É bastante evidente que estes julgamentos iniciais cumprem uma finalidade semelhante à dos grandes julgamentos da história política. São eles: 1º) consolidar uma compreensão política da atualidade nacional segundo a perspectiva majoritária da corte; 2º) exibir seus argumentos e difundir os adjetivos que a Corte aplica à conduta dos réus; 3º) explicar que os presos estão sendo julgados ali por conexão, nos mesmos inquéritos, com réus que têm foro privilegiado; 4º) explicar a visão da folgada maioria da Corte sobre o que ela chama de “amplo cenário” e “crimes multitudinários”, redundando no arrolamento dos réus nos mesmos crimes, independentemente do que cada um estivesse a fazer no local dos fatos.

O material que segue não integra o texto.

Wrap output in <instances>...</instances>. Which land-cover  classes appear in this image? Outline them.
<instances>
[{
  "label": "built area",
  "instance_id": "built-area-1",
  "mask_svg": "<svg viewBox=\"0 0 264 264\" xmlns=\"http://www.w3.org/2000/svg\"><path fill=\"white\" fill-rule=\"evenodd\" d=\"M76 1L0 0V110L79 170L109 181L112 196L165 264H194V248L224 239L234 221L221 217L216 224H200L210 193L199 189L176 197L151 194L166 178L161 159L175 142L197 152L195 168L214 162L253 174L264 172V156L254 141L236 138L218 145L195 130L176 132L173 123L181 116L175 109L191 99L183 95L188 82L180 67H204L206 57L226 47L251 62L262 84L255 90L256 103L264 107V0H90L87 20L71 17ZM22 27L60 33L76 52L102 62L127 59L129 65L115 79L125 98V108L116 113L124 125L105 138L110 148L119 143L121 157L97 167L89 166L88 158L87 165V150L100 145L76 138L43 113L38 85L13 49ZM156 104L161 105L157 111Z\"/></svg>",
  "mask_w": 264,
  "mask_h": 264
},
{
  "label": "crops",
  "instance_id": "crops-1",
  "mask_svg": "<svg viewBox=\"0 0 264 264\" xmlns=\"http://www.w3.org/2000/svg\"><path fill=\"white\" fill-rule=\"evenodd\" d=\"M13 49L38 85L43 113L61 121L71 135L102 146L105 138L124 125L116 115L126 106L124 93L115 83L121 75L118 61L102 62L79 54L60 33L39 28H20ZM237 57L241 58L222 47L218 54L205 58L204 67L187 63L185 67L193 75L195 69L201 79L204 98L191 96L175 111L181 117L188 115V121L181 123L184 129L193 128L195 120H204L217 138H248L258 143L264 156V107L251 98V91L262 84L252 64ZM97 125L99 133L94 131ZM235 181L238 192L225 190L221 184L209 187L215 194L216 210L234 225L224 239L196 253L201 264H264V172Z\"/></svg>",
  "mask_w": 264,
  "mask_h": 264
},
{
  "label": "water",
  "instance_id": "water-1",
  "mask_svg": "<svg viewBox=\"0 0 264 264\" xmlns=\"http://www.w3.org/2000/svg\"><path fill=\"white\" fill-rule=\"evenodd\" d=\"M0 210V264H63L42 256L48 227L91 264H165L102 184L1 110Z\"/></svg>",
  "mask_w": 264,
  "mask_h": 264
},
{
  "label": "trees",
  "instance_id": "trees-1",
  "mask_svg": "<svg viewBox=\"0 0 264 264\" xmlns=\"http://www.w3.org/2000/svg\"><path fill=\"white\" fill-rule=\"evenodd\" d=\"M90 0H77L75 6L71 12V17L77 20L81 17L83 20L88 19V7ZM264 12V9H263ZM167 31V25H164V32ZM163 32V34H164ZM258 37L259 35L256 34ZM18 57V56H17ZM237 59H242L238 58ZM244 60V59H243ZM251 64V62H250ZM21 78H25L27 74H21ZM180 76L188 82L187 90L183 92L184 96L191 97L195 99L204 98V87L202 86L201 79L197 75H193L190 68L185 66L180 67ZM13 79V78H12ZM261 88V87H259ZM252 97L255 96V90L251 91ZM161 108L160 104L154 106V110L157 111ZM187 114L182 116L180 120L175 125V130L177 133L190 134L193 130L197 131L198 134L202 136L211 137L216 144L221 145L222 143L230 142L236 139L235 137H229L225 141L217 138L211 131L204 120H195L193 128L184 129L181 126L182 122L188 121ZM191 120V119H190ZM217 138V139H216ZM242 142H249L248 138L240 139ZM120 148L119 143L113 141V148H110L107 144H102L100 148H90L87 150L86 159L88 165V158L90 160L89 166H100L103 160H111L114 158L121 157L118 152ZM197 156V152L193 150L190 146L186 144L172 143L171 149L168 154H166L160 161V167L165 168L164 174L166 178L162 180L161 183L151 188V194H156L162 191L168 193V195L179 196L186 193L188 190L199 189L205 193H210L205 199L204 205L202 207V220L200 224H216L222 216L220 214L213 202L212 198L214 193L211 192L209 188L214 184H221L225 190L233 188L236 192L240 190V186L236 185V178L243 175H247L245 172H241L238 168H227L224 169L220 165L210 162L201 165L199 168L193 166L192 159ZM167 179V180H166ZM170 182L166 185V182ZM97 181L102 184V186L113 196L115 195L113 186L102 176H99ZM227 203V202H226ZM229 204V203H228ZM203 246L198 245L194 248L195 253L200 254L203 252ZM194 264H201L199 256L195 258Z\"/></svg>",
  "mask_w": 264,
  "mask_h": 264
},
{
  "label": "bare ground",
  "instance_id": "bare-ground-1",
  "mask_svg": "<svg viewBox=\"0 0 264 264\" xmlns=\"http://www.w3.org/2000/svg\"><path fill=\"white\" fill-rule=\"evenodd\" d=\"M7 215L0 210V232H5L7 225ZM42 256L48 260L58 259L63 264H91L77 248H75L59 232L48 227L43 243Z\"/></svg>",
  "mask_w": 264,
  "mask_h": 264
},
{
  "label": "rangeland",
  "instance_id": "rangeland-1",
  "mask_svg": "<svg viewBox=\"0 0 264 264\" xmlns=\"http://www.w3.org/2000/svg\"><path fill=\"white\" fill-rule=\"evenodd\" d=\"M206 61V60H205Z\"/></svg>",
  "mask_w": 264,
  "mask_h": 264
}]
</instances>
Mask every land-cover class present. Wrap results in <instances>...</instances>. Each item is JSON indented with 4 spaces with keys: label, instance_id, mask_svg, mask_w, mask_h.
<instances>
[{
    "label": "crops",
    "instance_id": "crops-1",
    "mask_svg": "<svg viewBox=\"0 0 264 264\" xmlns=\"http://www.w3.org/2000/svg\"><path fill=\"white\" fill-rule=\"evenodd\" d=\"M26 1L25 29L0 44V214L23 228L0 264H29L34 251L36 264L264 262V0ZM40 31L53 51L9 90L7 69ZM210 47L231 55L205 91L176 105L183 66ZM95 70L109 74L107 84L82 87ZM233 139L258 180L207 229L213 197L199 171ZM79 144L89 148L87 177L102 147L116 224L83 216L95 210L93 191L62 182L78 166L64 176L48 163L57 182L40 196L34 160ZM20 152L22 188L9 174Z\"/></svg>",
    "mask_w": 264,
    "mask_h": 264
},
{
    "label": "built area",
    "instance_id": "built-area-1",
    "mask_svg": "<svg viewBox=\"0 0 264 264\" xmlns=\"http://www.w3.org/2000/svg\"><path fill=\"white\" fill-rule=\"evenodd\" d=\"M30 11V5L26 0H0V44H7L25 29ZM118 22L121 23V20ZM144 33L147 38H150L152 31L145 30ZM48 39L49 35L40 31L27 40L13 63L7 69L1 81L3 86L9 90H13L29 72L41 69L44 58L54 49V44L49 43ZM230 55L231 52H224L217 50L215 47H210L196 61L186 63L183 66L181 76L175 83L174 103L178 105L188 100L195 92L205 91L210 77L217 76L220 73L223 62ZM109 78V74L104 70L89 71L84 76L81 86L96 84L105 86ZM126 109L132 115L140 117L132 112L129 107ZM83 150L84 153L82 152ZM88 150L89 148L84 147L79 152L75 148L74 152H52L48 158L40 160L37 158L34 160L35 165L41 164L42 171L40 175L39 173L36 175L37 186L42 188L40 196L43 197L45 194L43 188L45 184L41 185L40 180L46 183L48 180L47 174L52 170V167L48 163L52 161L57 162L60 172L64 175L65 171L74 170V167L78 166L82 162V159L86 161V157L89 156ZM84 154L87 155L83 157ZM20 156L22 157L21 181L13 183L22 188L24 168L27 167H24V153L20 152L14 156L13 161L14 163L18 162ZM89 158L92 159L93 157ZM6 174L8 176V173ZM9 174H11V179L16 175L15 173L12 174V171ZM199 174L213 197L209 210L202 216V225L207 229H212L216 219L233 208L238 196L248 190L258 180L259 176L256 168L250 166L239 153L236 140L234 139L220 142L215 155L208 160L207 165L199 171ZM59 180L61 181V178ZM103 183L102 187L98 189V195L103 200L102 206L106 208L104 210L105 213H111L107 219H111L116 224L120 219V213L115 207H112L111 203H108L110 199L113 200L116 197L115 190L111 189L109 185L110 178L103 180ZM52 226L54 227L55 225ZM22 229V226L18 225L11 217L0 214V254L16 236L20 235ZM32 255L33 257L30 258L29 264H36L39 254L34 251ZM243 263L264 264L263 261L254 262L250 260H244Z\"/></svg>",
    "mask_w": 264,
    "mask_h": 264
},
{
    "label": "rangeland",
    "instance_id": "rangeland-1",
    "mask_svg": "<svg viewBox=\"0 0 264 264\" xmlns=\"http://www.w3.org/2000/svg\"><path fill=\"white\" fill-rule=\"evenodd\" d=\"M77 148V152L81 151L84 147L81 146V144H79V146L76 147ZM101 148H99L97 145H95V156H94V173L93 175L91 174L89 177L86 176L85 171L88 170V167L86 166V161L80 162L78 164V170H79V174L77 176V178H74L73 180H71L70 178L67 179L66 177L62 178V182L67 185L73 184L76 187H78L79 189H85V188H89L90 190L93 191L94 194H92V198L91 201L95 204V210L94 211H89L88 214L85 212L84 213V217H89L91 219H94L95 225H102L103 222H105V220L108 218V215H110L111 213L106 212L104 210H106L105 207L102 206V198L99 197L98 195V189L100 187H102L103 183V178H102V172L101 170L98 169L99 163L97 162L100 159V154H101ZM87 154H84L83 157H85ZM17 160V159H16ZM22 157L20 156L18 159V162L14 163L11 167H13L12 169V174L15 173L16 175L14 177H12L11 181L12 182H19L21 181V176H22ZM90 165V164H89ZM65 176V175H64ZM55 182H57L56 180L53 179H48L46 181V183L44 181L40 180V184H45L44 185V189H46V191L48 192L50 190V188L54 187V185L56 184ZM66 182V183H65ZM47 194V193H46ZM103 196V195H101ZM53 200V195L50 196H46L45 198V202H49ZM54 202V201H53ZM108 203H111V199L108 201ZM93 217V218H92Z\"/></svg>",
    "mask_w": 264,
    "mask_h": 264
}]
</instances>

No entanto, o tal “cenário completo” reiteradamente mencionado, mas muito especialmente enfatizado pelos ministros Alexandre de Moraes e Gilmar Mendes, é uma – apenas uma e convenientemente escolhida – das visões políticas que se pode ter dos acontecimentos. Existem outros cenários, todos mais amplos, nos quais o próprio Tribunal é parte ativa. Aliás, ativista, tendo contribuído para a formação de um ambiente psicossocial muito negativo, muito tóxico, no país. Estou falando de bem mais de uma centena de decisões contra o governo anterior envolvendo, inclusive, teses sem acolhida no parlamento e deferidas pelo STF a pedido de legendas sem representatividade alguma. Nada demarca tais intervenções melhor do que o veto à nomeação de pessoa indicada por Bolsonaro para a Direção-Geral da PF. Somem-se, ainda, as ações junto às redes sociais e seus usuários, as manifestações políticas dos ministros e o tom em que muitas foram proferidas, as invasões de competência, os inquéritos sem fim e por aí vai, como exemplo de cenário mais amplo.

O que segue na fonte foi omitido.